Despite launching the career of James Brown and spawning major hits like “The Twist,” Cincinnati-based King Records fell into relative obscurity. The studio on Brewster Avenue was once a bustling hive for both country and R&B recording artists, but was closed in 1975 and all but forgotten in the years that followed.
A new educational initiative led by King Studios LLC — a collaboration between Xavier University and the neighborhood of Evanston — seeks to change that.
The King Studio’s Traveling Suitcases are a set of five different kits filled with replica historical objects and lesson plans in key subject areas. K-12 Cincinnati teachers can check out a suitcase for a week at a time from local nonprofit Crayons to Computers, which is handling pick-up and drop-off logistics.
The cases were fabricated by the Cincinnati Museum Center and contain curricula developed by a group of classroom teachers and Xavier professor Dr. Christine Anderson in one of five subject areas: Great Migration, Civil Rights, Science, Math and Music.
According to education committee co-chair Sean Rhiney, who also serves as director of the Eigel Center for Community-Engaged Learning at Xavier, the traveling suitcase project has been eight years in the making. Part of the reason for the long period of development is that the cases were collaboratively made, drawing on community and teacher feedback to ensure they would be relevant in today’s classroom.
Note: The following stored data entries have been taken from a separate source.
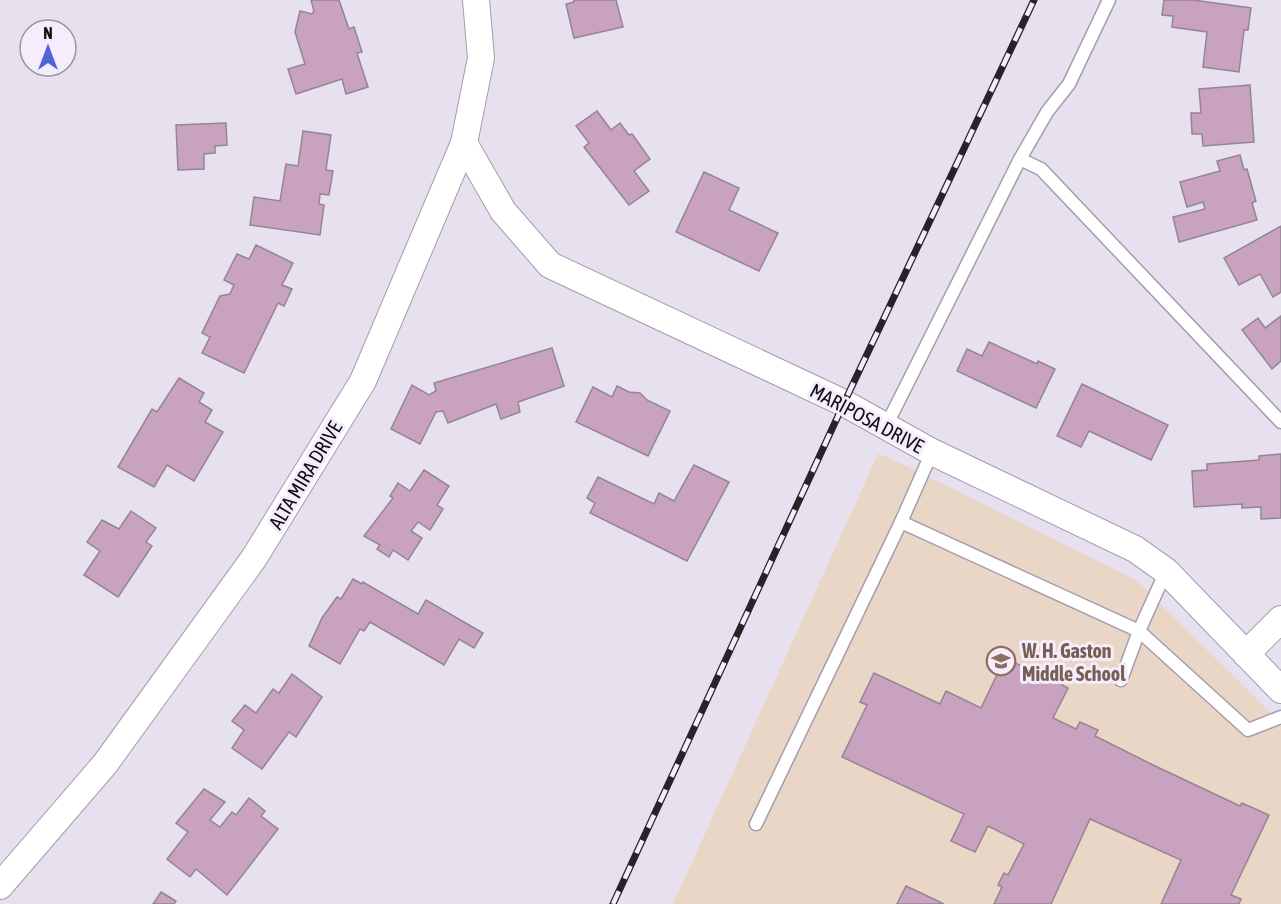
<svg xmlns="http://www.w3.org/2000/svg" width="1281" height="904" viewBox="0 0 1281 904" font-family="'Asap Condensed',sans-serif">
  <rect width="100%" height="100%" fill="#e7e0ee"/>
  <polygon fill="#e9d6c6" points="878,454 890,458 1136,580 1281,723 1281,904 673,904"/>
  <g fill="#c8a2bf" stroke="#938690" stroke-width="1.5">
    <polygon points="311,0 339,0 349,29 354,27 362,52 357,53 368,87 346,94 342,79 296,94 288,69 305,64 295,32 300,11 312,14 314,11"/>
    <polygon points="574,0 616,0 623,27 574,38 566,4 574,2"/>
    <polygon points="1164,0 1193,0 1251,8 1248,30 1244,30 1239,72 1203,67 1207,32 1172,27 1173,16 1162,15"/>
    <polygon points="1250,85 1254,142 1203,146 1202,134 1192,134 1191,113 1201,113 1199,89"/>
    <polygon points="597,111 611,130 620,123 629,135 632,134 650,159 634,171 649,191 629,205 584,147 589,143 576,126"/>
    <polygon points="226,123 227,145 215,146 215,153 204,154 204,169 178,170 176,125"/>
    <polygon points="303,131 331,135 326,170 333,171 329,195 320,194 319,204 324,205 320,235 250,225 254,197 280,201 286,164 298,166"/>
    <polygon points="1240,155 1244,170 1247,169 1256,201 1252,203 1257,220 1179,242 1173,217 1205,209 1203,202 1187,207 1180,182 1220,171 1217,161"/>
    <polygon points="704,172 739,188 729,210 778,233 759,271 676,232"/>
    <polygon points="1281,226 1281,292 1273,297 1260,274 1239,285 1224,258"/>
    <polygon points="256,245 293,263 282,285 292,289 284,306 278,303 244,373 202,353 210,337 202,333 220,296 230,294 234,285 224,280 237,254 249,259"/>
    <polygon points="1281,316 1281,361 1272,369 1242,330 1258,318 1265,328"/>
    <polygon points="989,342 1037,364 1038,361 1055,369 1036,408 957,371 967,349 982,356"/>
    <polygon points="552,348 564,386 518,402 520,412 501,419 496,404 448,423 443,411 436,412 420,444 391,429 412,385 429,395 436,391 434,383"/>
    <polygon points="179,378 204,393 199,402 212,410 205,422 223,432 194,481 167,465 154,487 118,467 152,409 157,412"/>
    <polygon points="1082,384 1168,425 1151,460 1089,431 1081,447 1057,436"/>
    <polygon points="617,386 629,392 640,393 647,400 670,411 648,456 576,422 593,387 612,397"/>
    <polygon points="1281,454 1281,518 1261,519 1261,507 1242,508 1242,504 1194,507 1192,471 1207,470 1207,464 1259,460 1259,456"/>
    <polygon points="694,465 729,482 687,561 590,513 595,503 587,498 598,477 654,504 659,493 674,501"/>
    <polygon points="424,470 449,486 437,505 443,509 430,530 418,522 411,531 422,538 408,560 393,550 389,557 377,549 380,545 364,536 393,498 390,496 398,483 410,491"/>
    <polygon points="131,511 156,528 146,542 152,546 118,597 84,575 100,551 87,542 102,520 119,529"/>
    <polygon points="353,579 362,584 363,582 418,614 426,600 483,633 474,648 459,639 444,665 370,622 364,631 360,629 340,664 309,646 322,618 337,597 341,599"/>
    <polygon points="1005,658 1049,679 1056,665 1069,671 1062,685 1068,688 1053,718 1076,729 1080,722 1098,730 1095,736 1153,765 1240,806 1242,803 1269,815 1231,895 1241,899 1239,904 1161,904 1181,860 1090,819 1051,904 994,904 1002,887 998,885 1004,873 1008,875 1024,844 988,826 975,852 951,841 964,814 842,757 867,705 860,702 874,673 940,704 946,691 981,708"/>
    <polygon points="292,674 322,697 296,737 289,732 262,769 232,748 244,730 232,721 245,705 256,713 273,689 279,693"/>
    <polygon points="204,789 225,802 210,820 220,827 232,812 236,815 249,798 265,811 261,816 278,829 227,895 196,869 190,877 167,859 188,832 176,823"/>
    <polygon points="906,886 944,904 897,904"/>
    <polygon points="161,892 176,901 174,904 153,904"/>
  </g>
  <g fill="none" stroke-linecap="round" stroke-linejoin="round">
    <g stroke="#a49daa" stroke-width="15">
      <g id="service">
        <polyline points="1020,159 1041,169 1281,422"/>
        <polyline points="886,426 1020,159 1047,112 1069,84 1109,0"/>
        <polyline points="932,452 901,522 1139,631 1248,730 1281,717"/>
        <polyline points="1121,680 1139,631 1166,571"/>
        <polyline points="756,824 901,522"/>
      </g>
    </g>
    <g stroke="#a49daa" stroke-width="28">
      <g id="minor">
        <polyline points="464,143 503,211 550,265 844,403 932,452 1135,549 1166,571 1281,690"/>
        <polyline points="1246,654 1281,619"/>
        <polyline points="0,886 105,764 254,558 363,381 464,143 481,58 476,0"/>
      </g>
    </g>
    <use href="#service" stroke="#fff" stroke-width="12"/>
    <use href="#minor" stroke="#fff" stroke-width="26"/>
    <g stroke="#272429" stroke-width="7">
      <polyline id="rail" points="613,904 844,403 1034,0"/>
    </g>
    <use href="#rail" stroke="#f5edfc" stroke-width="4.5" stroke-dasharray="14" stroke-linecap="butt"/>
  </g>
  <defs>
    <g id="school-ring" transform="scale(1.5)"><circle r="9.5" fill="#f5edfc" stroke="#8d6e63" stroke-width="1.5"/><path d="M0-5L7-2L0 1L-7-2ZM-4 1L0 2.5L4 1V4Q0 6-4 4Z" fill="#8d6e63"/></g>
  </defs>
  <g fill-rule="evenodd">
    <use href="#school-ring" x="1001" y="661"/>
  </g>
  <g text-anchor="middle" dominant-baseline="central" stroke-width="6" stroke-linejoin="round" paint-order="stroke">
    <g font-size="20" fill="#110f13" stroke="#f5edfc">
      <text transform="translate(867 418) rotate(28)">MARIPOSA DRIVE</text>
      <text transform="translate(305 475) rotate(-59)">ALTA MIRA DRIVE</text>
    </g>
    <g font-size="20" font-weight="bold" fill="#785e54" stroke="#f5edfc" text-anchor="start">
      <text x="1022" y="650">W. H. Gaston<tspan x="1022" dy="23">Middle School</tspan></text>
    </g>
  </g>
  <g transform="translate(48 48)"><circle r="28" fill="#f5edfc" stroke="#9a949f" stroke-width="1.5"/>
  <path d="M0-4.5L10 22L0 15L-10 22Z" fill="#5262d8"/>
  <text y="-9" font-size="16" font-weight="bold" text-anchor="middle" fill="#110f13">N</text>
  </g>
</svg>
“We started by asking teachers how they would share the King story," says Rhiney. "We heard back ‘Well, we’re limited in class time,' so they worked with us to develop the suitcases with tested subjects.”
The King Records story is a unique one. “King was innovative in that everything happened under one roof — recording, promotion, publicity and pressing," says Rhiney. "Very few major studios were doing that at the time and King was independent."
King was also special in that it blended genres, bringing together African-American and Appalachian artists during a time when strict segregation was the norm. These parts of King Records' history are woven throughout the lesson plans in the traveling suitcases, which Rhiney says are a fun, powerful way to tell stories while reinforcing core subjects.
Rhiney is excited about how the traveling suitcases will make Cincinnati history relevant to young people. “It’s our history and I think it’s important," he says.
The first cases were made possible in part by support from the Elsa Heisel Sule Foundation and the Charles H. Dater Foundation, but the goal is that the program will grow; there are plans to create five more suitcases, if funding is available.